“I like it, I like it, I can’t get enough
I like it, I like it, yeah I get a rush…”
from “I Get a Rush” by Bon Jovi
The words sound similar but the meaning is totally different. Read on to get it right.
|Part of speech||Meaning||Examples|
|adjective||reckless, carless, unwise||1) That was a rash decision. You should have thought about it all more carefully.|
2) It was rash of them to get married like that. They hardly knew each other.
3) Avoid any rash statements.
|noun||an area of redness and spots on a person’s skin||1) I need to do something about this itchy rash.|
2) When did the rash appear on your arm?
|noun||a large number, esp. of sth. happening in a short period of time||1) There’s been a rash of robberies in the valley in this area.|
2) The rash of complaints is making the company reconsider its policies.
3) The rash of strikes by health workers proves that the healthcare system needs reforms.
|Part of speech||Meaning||Examples|
|noun||a situation in which you have to hurry or move somewhere quickly; hurry||1) What’s the rush? We have plenty of time. There’s no need to hurry.|
2) We’re all in a rush today because the deadlines is approaching.

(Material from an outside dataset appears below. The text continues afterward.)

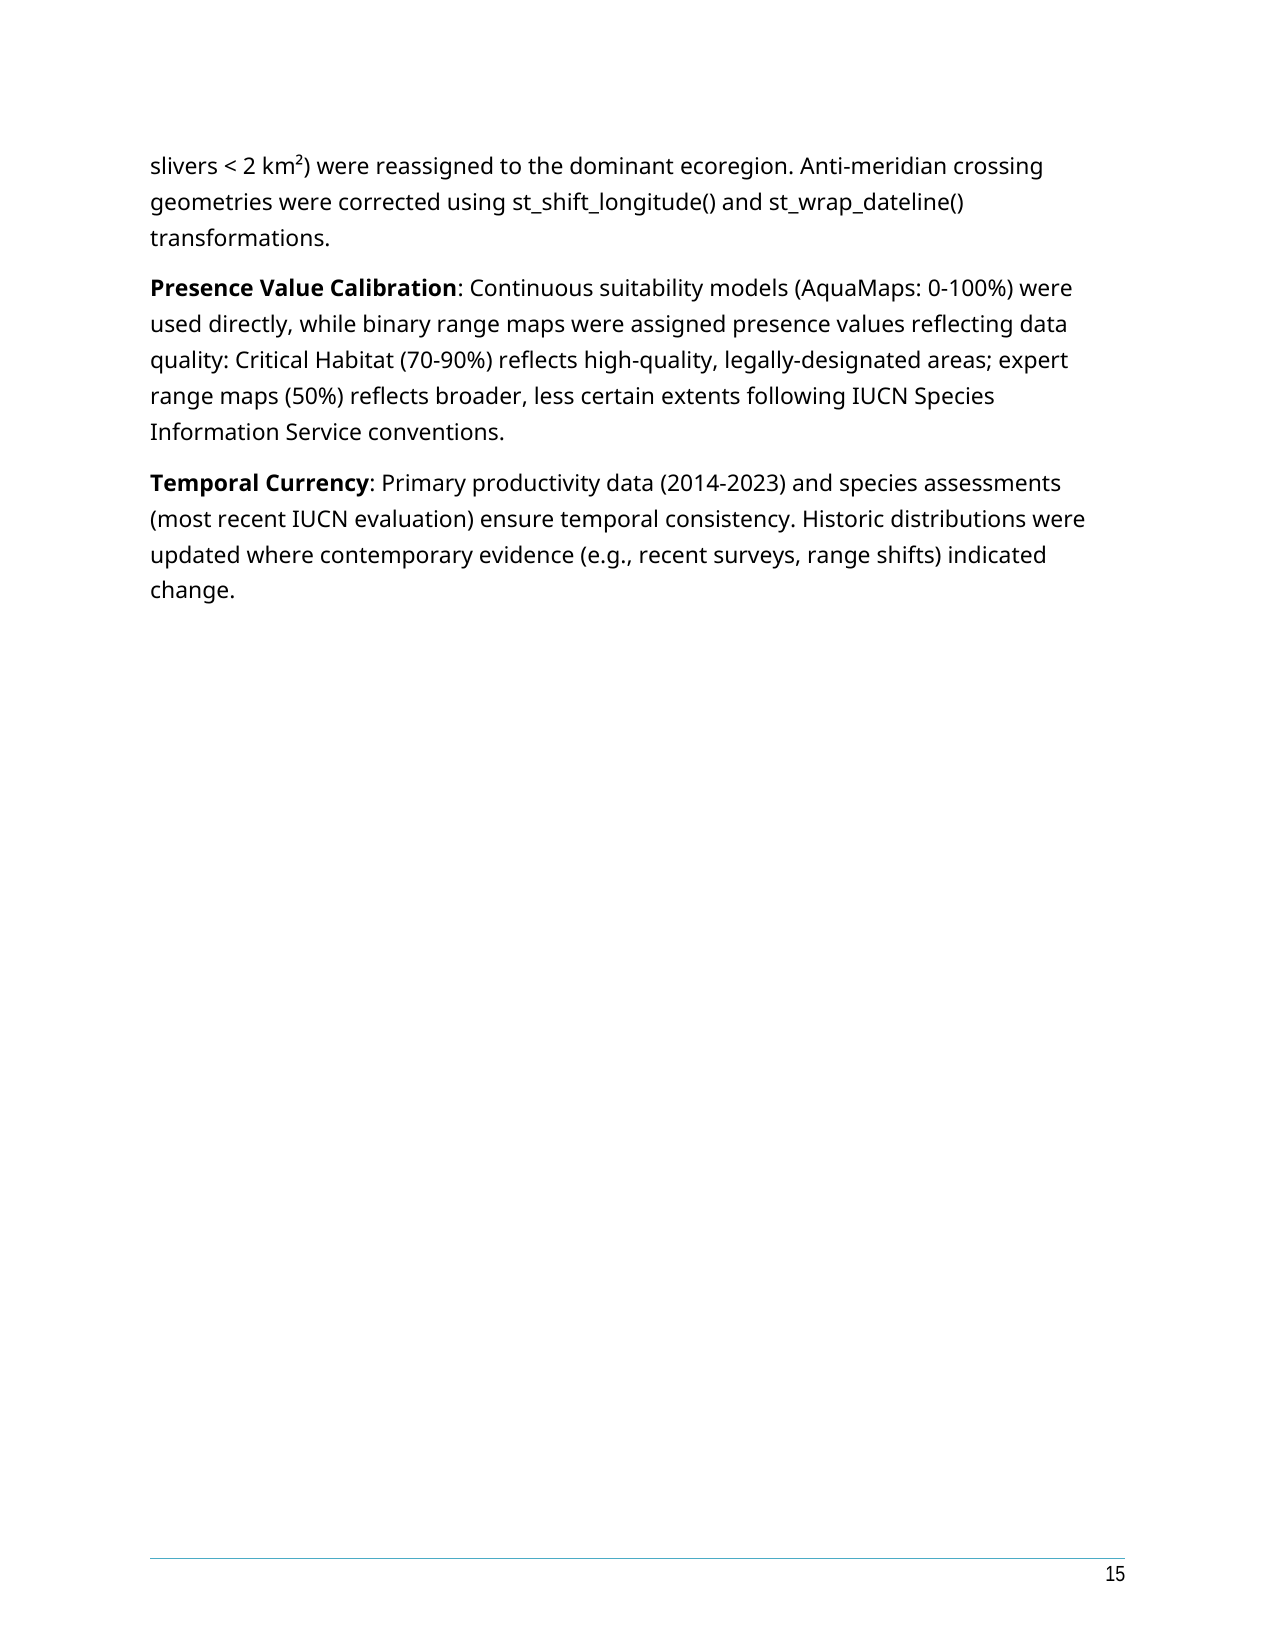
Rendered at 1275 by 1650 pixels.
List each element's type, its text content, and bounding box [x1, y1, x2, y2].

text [150, 150, 1125, 253]
text Presence Value Calibration: Continuous suitability models (AquaMaps: 0-100%) were used directly, while binary range maps were assigned presence values reflecting data quality: Critical Habitat (70-90%) reflects high-quality, legally-designated areas; expert range maps (50%) reflects broader, less certain extents following IUCN Species Information Service conventions. [150, 272, 1125, 447]
text Temporal Currency: Primary productivity data (2014-2023) and species assessments (most recent IUCN evaluation) ensure temporal consistency. Historic distributions were updated where contemporary evidence (e.g., recent surveys, range shifts) indicated change. [150, 467, 1125, 606]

3) We’re in no rush to sell the car. It can wait.
4) There’s been a rush for (= sudden popular demand for) the new phone.
|noun||a sudden strong emotion or physical feeling||1) Certain situations will trigger an adrenaline rush.|
2) She felt a rush of anger when she heard the news.
3) I felt a sudden rush of dizziness when the ship started moving.
|verb||to hurry; to move somewhere very quickly or make sb. move quickly||1) He rushed toward the exit after the fire broke out.|
2) Right after the accident she was rushed to the hospital.
3) Don’t rush me if you don’t want me to make a lot of mistakes.
|phrase||gold rush – a situation in which a lot of people move to a place to try to find gold because they have heard that gold has been found there||1) The discovery of gold set off two great rushes in Alaska.|
2) The California Gold Rush was sparked by the discovery of gold nuggets in the Sacramento Valley in early 1848.
|phrase||rush hour – the time of day when there are a lot of cars on the road because most people are traveling to or from work||1) Especially when visiting large cities, you will want to avoid traveling during rush hour.|
2) One in every four car accidents happens during rush hour traffic.
There are a few phrasal verbs with “rush” which are worth remembering.
- to rush into sth. – to do sth. without first thinking carefully about it: 1) Don’t rush into any decisions now. You are too anxious and stressed out. 2) He rushed into a new relationship right after the divorce and it was a disaster.
- to rush sb. into doing sth. – to forcefully persuade sb. to do sth. without giving them time to decide if they really want to do it: 1) Her mother rushed her into entering the college and the girl dropped out when she found out she wanted something else in her life. 2) I wouldn’t rush you into accepting that job offer. We have enough money at the moment, and after all, you need to be sure if you want that kind of commitment.
- to rush sth. out – to very quickly produce something and make it available to sell: 1) Haste makes waste. Let’s not rush anything out. If we do, we might need to recall the products, and that’s the worst thing I can imagine. 2) The company rushed out the new model and then greatly regretted it. Its excellent reputation was lost overnight.
- to rush around/about – to try to do a lot of things or to go to a lot of places in a short period of time: 1) I’ve been rushing around all day. Now I’m exhausted. 2) In my line of work I have to rush about if I want to get things done.